+++ Provided records +++

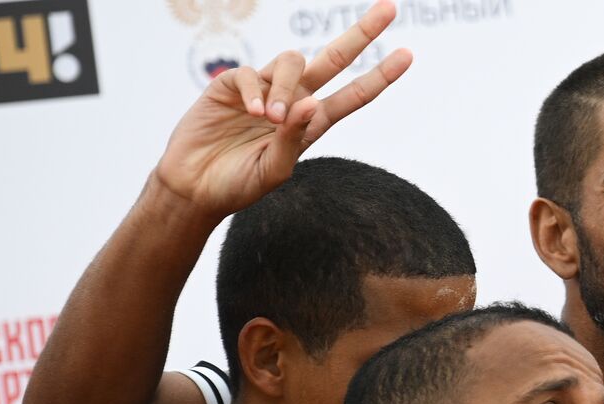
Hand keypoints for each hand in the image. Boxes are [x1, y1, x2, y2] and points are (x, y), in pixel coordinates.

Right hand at [152, 1, 409, 218]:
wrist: (196, 187)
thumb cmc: (239, 184)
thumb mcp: (275, 171)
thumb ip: (294, 140)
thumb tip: (312, 103)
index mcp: (312, 123)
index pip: (353, 94)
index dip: (380, 76)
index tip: (408, 55)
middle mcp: (293, 100)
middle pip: (332, 59)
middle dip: (361, 34)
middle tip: (390, 9)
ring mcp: (263, 89)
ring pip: (292, 62)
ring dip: (288, 87)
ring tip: (271, 119)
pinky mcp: (231, 85)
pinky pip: (250, 73)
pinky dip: (256, 90)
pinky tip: (253, 114)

+++

Nothing but the lines from the one holding "thumb cmc: (239, 184)" through the end of the listing above should appear, each exactly as given.

thumb cmc: (239, 184)
thumb mcp: (275, 171)
thumb ip: (294, 140)
thumb tip: (312, 103)
index mcp: (312, 123)
index pip: (353, 94)
index dip: (380, 76)
index tip: (408, 55)
middle mcp: (293, 100)
middle pip: (332, 59)
middle dip: (361, 34)
middle tip: (390, 9)
ring mcp: (263, 89)
ring pip: (292, 62)
ring dip: (288, 87)
ring tip: (271, 119)
pinky mcp: (231, 85)
pinky pip: (250, 73)
pinky dip: (256, 90)
pinky tip: (253, 114)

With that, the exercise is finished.